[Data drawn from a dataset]
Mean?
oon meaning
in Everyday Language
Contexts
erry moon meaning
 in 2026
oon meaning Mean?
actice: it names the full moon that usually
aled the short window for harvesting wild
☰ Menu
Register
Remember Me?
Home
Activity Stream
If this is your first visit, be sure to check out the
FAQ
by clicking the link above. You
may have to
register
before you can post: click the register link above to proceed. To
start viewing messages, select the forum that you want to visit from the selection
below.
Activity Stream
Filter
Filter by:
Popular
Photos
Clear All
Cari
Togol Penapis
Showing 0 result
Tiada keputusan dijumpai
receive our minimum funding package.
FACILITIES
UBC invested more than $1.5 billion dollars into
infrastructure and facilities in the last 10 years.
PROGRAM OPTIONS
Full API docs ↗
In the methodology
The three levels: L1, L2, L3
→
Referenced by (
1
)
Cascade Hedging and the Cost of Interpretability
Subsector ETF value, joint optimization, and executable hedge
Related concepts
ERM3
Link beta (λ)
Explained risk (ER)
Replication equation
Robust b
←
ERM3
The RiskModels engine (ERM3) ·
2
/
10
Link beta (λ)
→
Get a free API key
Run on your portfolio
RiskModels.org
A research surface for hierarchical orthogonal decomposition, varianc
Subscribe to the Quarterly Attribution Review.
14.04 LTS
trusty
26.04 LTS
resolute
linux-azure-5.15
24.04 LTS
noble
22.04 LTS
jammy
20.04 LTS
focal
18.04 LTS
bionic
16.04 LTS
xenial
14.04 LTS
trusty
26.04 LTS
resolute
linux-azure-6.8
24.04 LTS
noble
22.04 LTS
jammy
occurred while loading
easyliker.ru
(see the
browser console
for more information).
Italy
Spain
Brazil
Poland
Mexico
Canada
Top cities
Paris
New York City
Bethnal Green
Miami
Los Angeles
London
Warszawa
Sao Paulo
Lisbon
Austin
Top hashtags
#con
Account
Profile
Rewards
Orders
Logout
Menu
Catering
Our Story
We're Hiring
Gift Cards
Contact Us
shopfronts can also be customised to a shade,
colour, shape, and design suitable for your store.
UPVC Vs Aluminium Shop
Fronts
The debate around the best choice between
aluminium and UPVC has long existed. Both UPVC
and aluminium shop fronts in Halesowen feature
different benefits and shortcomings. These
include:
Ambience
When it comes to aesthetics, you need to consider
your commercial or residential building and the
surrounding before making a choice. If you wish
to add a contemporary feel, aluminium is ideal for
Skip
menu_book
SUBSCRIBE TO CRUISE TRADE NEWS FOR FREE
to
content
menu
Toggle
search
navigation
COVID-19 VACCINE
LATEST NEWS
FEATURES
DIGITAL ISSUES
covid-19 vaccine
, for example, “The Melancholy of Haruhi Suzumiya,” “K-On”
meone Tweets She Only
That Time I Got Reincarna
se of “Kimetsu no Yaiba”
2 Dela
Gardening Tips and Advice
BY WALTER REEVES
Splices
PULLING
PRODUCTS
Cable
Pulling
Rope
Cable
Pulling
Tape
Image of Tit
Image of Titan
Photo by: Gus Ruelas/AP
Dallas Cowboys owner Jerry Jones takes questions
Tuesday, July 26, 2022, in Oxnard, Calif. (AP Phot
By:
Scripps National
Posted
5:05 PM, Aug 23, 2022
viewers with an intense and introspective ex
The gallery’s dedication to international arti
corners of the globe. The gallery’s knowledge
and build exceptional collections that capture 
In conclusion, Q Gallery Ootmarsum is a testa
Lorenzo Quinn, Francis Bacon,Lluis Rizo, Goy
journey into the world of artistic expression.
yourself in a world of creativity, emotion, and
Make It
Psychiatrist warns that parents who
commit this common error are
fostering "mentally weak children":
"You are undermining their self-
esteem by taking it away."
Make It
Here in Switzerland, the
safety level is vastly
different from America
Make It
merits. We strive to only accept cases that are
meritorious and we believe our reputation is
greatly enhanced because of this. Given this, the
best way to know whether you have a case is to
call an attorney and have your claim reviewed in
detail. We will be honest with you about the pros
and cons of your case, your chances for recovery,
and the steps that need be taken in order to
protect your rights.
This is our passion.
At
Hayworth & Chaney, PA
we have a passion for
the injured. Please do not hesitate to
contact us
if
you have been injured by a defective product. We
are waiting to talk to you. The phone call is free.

[Exercise] Output every line of text in the data above as one numbered list, omitting blank lines.

[Output of the exercise]
1. Mean?
2. oon meaning
3. in Everyday Language
4. Contexts
5. erry moon meaning
6.  in 2026
7. oon meaning Mean?
8. actice: it names the full moon that usually
9. aled the short window for harvesting wild
10. ☰ Menu
11. Register
12. Remember Me?
13. Home
14. Activity Stream
15. If this is your first visit, be sure to check out the
16. FAQ
17. by clicking the link above. You
18. may have to
19. register
20. before you can post: click the register link above to proceed. To
21. start viewing messages, select the forum that you want to visit from the selection
22. below.
23. Activity Stream
24. Filter
25. Filter by:
26. Popular
27. Photos
28. Clear All
29. Cari
30. Togol Penapis
31. Showing 0 result
32. Tiada keputusan dijumpai
33. receive our minimum funding package.
34. FACILITIES
35. UBC invested more than $1.5 billion dollars into
36. infrastructure and facilities in the last 10 years.
37. PROGRAM OPTIONS
38. Full API docs ↗
39. In the methodology
40. The three levels: L1, L2, L3
41. →
42. Referenced by (
43. 1
44. )
45. Cascade Hedging and the Cost of Interpretability
46. Subsector ETF value, joint optimization, and executable hedge
47. Related concepts
48. ERM3
49. Link beta (λ)
50. Explained risk (ER)
51. Replication equation
52. Robust b
53. ←
54. ERM3
55. The RiskModels engine (ERM3) ·
56. 2
57. /
58. 10
59. Link beta (λ)
60. →
61. Get a free API key
62. Run on your portfolio
63. RiskModels.org
64. A research surface for hierarchical orthogonal decomposition, varianc
65. Subscribe to the Quarterly Attribution Review.
66. 14.04 LTS
67. trusty
68. 26.04 LTS
69. resolute
70. linux-azure-5.15
71. 24.04 LTS
72. noble
73. 22.04 LTS
74. jammy
75. 20.04 LTS
76. focal
77. 18.04 LTS
78. bionic
79. 16.04 LTS
80. xenial
81. 14.04 LTS
82. trusty
83. 26.04 LTS
84. resolute
85. linux-azure-6.8
86. 24.04 LTS
87. noble
88. 22.04 LTS
89. jammy
90. occurred while loading
91. easyliker.ru
92. (see the
93. browser console
94. for more information).
95. Italy
96. Spain
97. Brazil
98. Poland
99. Mexico
100. Canada
101. Top cities
102. Paris
103. New York City
104. Bethnal Green
105. Miami
106. Los Angeles
107. London
108. Warszawa
109. Sao Paulo
110. Lisbon
111. Austin
112. Top hashtags
113. #con
114. Account
115. Profile
116. Rewards
117. Orders
118. Logout
119. Menu
120. Catering
121. Our Story
122. We're Hiring
123. Gift Cards
124. Contact Us
125. shopfronts can also be customised to a shade,
126. colour, shape, and design suitable for your store.
127. UPVC Vs Aluminium Shop
128. Fronts
129. The debate around the best choice between
130. aluminium and UPVC has long existed. Both UPVC
131. and aluminium shop fronts in Halesowen feature
132. different benefits and shortcomings. These
133. include:
134. Ambience
135. When it comes to aesthetics, you need to consider
136. your commercial or residential building and the
137. surrounding before making a choice. If you wish
138. to add a contemporary feel, aluminium is ideal for
139. Skip
140. menu_book
141. SUBSCRIBE TO CRUISE TRADE NEWS FOR FREE
142. to
143. content
144. menu
145. Toggle
146. search
147. navigation
148. COVID-19 VACCINE
149. LATEST NEWS
150. FEATURES
151. DIGITAL ISSUES
152. covid-19 vaccine
153. , for example, “The Melancholy of Haruhi Suzumiya,” “K-On”
154. meone Tweets She Only
155. That Time I Got Reincarna
156. se of “Kimetsu no Yaiba”
157. 2 Dela
158. Gardening Tips and Advice
159. BY WALTER REEVES
160. Splices
161. PULLING
162. PRODUCTS
163. Cable
164. Pulling
165. Rope
166. Cable
167. Pulling
168. Tape
169. Image of Tit
170. Image of Titan
171. Photo by: Gus Ruelas/AP
172. Dallas Cowboys owner Jerry Jones takes questions
173. Tuesday, July 26, 2022, in Oxnard, Calif. (AP Phot
174. By:
175. Scripps National
176. Posted
177. 5:05 PM, Aug 23, 2022
178. viewers with an intense and introspective ex
179. The gallery’s dedication to international arti
180. corners of the globe. The gallery’s knowledge
181. and build exceptional collections that capture 
182. In conclusion, Q Gallery Ootmarsum is a testa
183. Lorenzo Quinn, Francis Bacon,Lluis Rizo, Goy
184. journey into the world of artistic expression.
185. yourself in a world of creativity, emotion, and
186. Make It
187. Psychiatrist warns that parents who
188. commit this common error are
189. fostering "mentally weak children":
190. "You are undermining their self-
191. esteem by taking it away."
192. Make It
193. Here in Switzerland, the
194. safety level is vastly
195. different from America
196. Make It
197. merits. We strive to only accept cases that are
198. meritorious and we believe our reputation is
199. greatly enhanced because of this. Given this, the
200. best way to know whether you have a case is to
201. call an attorney and have your claim reviewed in
202. detail. We will be honest with you about the pros
203. and cons of your case, your chances for recovery,
204. and the steps that need be taken in order to
205. protect your rights.
206. This is our passion.
207. At
208. Hayworth & Chaney, PA
209. we have a passion for
210. the injured. Please do not hesitate to
211. contact us
212. if
213. you have been injured by a defective product. We
214. are waiting to talk to you. The phone call is free.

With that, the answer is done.